Судорога сотрясла ее тело, и глаза закрылись. Когда она открыла их снова, страх пропал.
— Я верю тебе, Талисман, — сказала она тихо, отведя руку назад. Какое-то шестое чувство заставило его отпрянуть, и лишь поэтому нож не задел его. Талисман отразил удар правой рукой, а левым кулаком двинул Зусаи в челюсть. Ее голова отлетела назад, и тело обмякло. Он забрал у нее нож и швырнул его в угол.
— Что у вас тут такое? — спросил, входя, Носта-хан.
— Она взяла у меня нож и хотела убить меня. Но это была не Зусаи — другая овладела ею.
— Да, твой слуга уже сказал мне. Дух Шуль-сен хочет вырваться на волю. Надо было сразу позвать меня, Талисман. Что еще ты от меня скрываешь? — Не дожидаясь ответа, шаман подошел к постели. — Свяжи ей руки за спиной, — приказал он Горкаю. Тот покосился на Талисмана, который коротко кивнул. Тогда Горкай связал ее веревочным поясом и вместе с Носта-ханом усадил, прислонив спиной к подушкам. Носта-хан достал из старого кошелька у себя на поясе ожерелье из человеческих зубов и надел его на шею девушки. — А теперь молчите оба, — велел он, положил ей руку на лоб и стал петь.
Воинам показалось, что в комнате похолодало, и резкий ветер подул из окна.
Шаман продолжал петь — его голос то поднимался, то опадал. Талисман не знал языка — если это был язык, — но вокруг творилось небывалое. Окно и стены обросли инеем, а Горкая била дрожь. Носта-хан, словно не чувствуя холода, оборвал пение н снял руку со лба Зусаи.
— Открой глаза, — приказал он, — и назови мне свое имя.
Темные глаза открылись.
— Я... — На губах появилась улыбка. — Я та, что благословенна между женами.

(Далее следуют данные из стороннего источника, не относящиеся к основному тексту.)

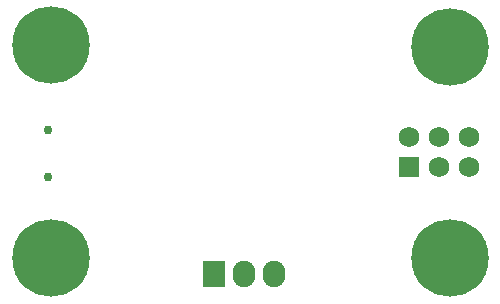
<source format=gbs>
G04 #@! TF.FileFunction,Soldermask,Bot*
%FSLAX46Y46*%
G04 Gerber Fmt 4.6, Leading zero omitted, Abs format (unit mm)*
G04 Created by KiCad (PCBNEW (after 2015-mar-04 BZR unknown)-product) date 1/1/2016 1:52:32 PM*
%MOMM*%
G01*
G04 APERTURE LIST*
%ADD10C,0.150000*%
%ADD11C,0.753200*%
%ADD12C,6.553200*%
%ADD13R,1.727200X1.727200*%
%ADD14C,1.727200*%
%ADD15R,1.930400X2.235200*%
%ADD16O,1.930400X2.235200*%
G04 APERTURE END LIST*
D10*
D11*
X43390000Y-45750000D03*
X43390000Y-49750000D03*
D12*
X43600000Y-38600000D03*
X43600000Y-56600000D03*
X77400000Y-56600000D03*
X77400000Y-38700000D03*
D13*
X73940200Y-48849600D03*
D14*
X73940200Y-46309600D03*
X76480200Y-48849600D03*
X76480200Y-46309600D03*
X79020200Y-48849600D03*
X79020200Y-46309600D03*
D15*
X57410000Y-57950000D03*
D16*
X59950000Y-57950000D03*
X62490000Y-57950000D03*
M02*

</source>
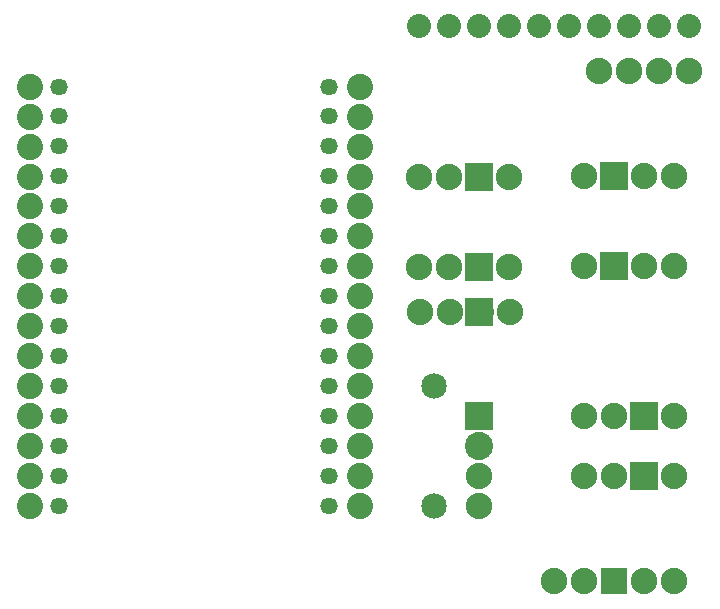
<source format=gbs>
G04 MADE WITH FRITZING*
G04 WWW.FRITZING.ORG*
G04 DOUBLE SIDED*
G04 HOLES PLATED*
G04 CONTOUR ON CENTER OF CONTOUR VECTOR*
%ASAXBY*%
%FSLAX23Y23*%
%MOIN*%
%OFA0B0*%
%SFA1.0B1.0*%
%ADD10C,0.080000*%
%ADD11C,0.088000*%
%ADD12C,0.087740*%
%ADD13C,0.085000*%
%ADD14C,0.094141*%
%ADD15C,0.057829*%
%ADD16R,0.094375X0.094375*%
%ADD17R,0.093333X0.093333*%
%ADD18R,0.088000X0.088000*%
%LNMASK0*%
G90*
G70*
G54D10*
X2406Y2095D03*
X2306Y2095D03*
X2206Y2095D03*
X2106Y2095D03*
X2006Y2095D03*
X1906Y2095D03*
X1806Y2095D03*
X1706Y2095D03*
X1606Y2095D03*
X1506Y2095D03*
G54D11*
X2406Y1945D03*
X2306Y1945D03*
X2206Y1945D03*
X2106Y1945D03*
G54D12*
X1307Y1694D03*
X209Y1894D03*
X209Y1794D03*
X209Y1694D03*
X209Y1594D03*
X209Y1495D03*
X1307Y1794D03*
X1307Y1894D03*
X1307Y1594D03*
X209Y1395D03*
X209Y1295D03*
X209Y1195D03*
X209Y1095D03*
X209Y995D03*
X209Y896D03*
X209Y796D03*
X209Y696D03*
X209Y596D03*
X209Y496D03*
X1307Y1195D03*
X1307Y1095D03*
X1307Y995D03*
X1307Y896D03*
X1307Y796D03*
X1307Y696D03*
X1307Y596D03*
X1307Y496D03*
X1307Y1495D03*
X1307Y1395D03*
X1307Y1295D03*
G54D13*
X1556Y895D03*
X1556Y495D03*
G54D11*
X2056Y1295D03*
G54D14*
X2156Y1295D03*
G54D11*
X2256Y1295D03*
X2356Y1295D03*
X2056Y1595D03*
G54D14*
X2156Y1595D03*
G54D11*
X2256Y1595D03*
X2356Y1595D03*
X2356Y795D03*
G54D14*
X2256Y795D03*
G54D11*
X2156Y795D03*
X2056Y795D03*
X1806Y1294D03*
G54D14*
X1706Y1294D03*
G54D11*
X1606Y1294D03*
X1506Y1294D03*
X1807Y1143D03*
G54D14*
X1707Y1143D03*
G54D11*
X1607Y1143D03*
X1507Y1143D03*
X1806Y1594D03*
G54D14*
X1706Y1594D03*
G54D11*
X1606Y1594D03*
X1506Y1594D03*
X2356Y595D03*
G54D14*
X2256Y595D03*
G54D11*
X2156Y595D03*
X2056Y595D03*
X1706Y795D03*
G54D14*
X1706Y695D03*
G54D11*
X1706Y595D03*
X1706Y495D03*
X2356Y245D03*
X2256Y245D03*
X2156Y245D03*
X2056Y245D03*
X1956Y245D03*
G54D15*
X1203Y1695D03*
X306Y1894D03*
X306Y1795D03*
X306Y1695D03*
X306Y1595D03*
X306Y1495D03*
X1203Y1795D03*
X1203Y1894D03*
X1203Y1595D03*
X306Y1395D03*
X306Y1295D03*
X306Y1195D03*
X306Y1096D03*
X306Y996D03*
X306Y896D03*
X306Y796D03*
X306Y696D03*
X306Y596D03*
X306Y497D03*
X1203Y1195D03*
X1203Y1096D03*
X1203Y996D03*
X1203Y896D03*
X1203Y796D03*
X1203Y696D03*
X1203Y596D03*
X1203Y497D03*
X1203Y1495D03*
X1203Y1395D03*
X1203Y1295D03*
G54D16*
X2156Y1295D03*
X2156Y1595D03*
X2255Y795D03*
X1706Y1294D03*
X1706Y1143D03*
X1706Y1594D03*
X2255Y595D03*
G54D17*
X1706Y795D03*
G54D18*
X2156Y245D03*
G04 End of Mask0*
M02*
</source>
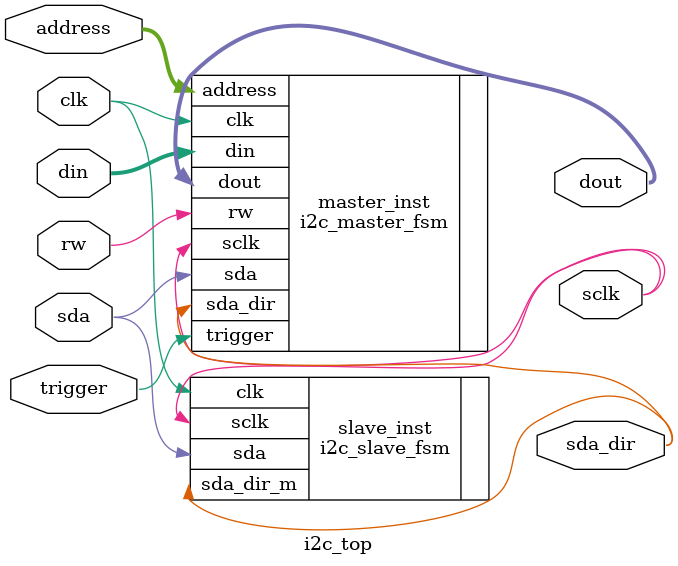
<source format=v>
module i2c_top
(
    input wire clk,
    input wire trigger,
    input wire [6:0] address,
    input wire rw,
    input wire [7:0] din,

    output wire [7:0] dout,
    output wire sclk,
    output wire sda_dir,
    
    inout wire sda
);

    i2c_master_fsm master_inst ( .clk(clk), .trigger(trigger), .address(address), .rw(rw), .din(din), .dout(dout), .sclk(sclk), .sda(sda), .sda_dir(sda_dir)  );

    i2c_slave_fsm slave_inst ( .clk(clk), .sclk(sclk), .sda(sda), .sda_dir_m(sda_dir) );

endmodule

</source>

— Ты дух Шуль-сен, жены Ошикая, Гонителя Демонов?
— Истинно так.
— Ты мертва, женщина. Здесь тебе нет места.
— Я не чувствую себя мертвой, шаман. Мое сердце бьется, и веревка впивается в запястья.
— Это чувствует тело, которое ты украла. Твои кости лежат в вулканической пещере. Разве ты не помнишь ту ночь, когда умерла?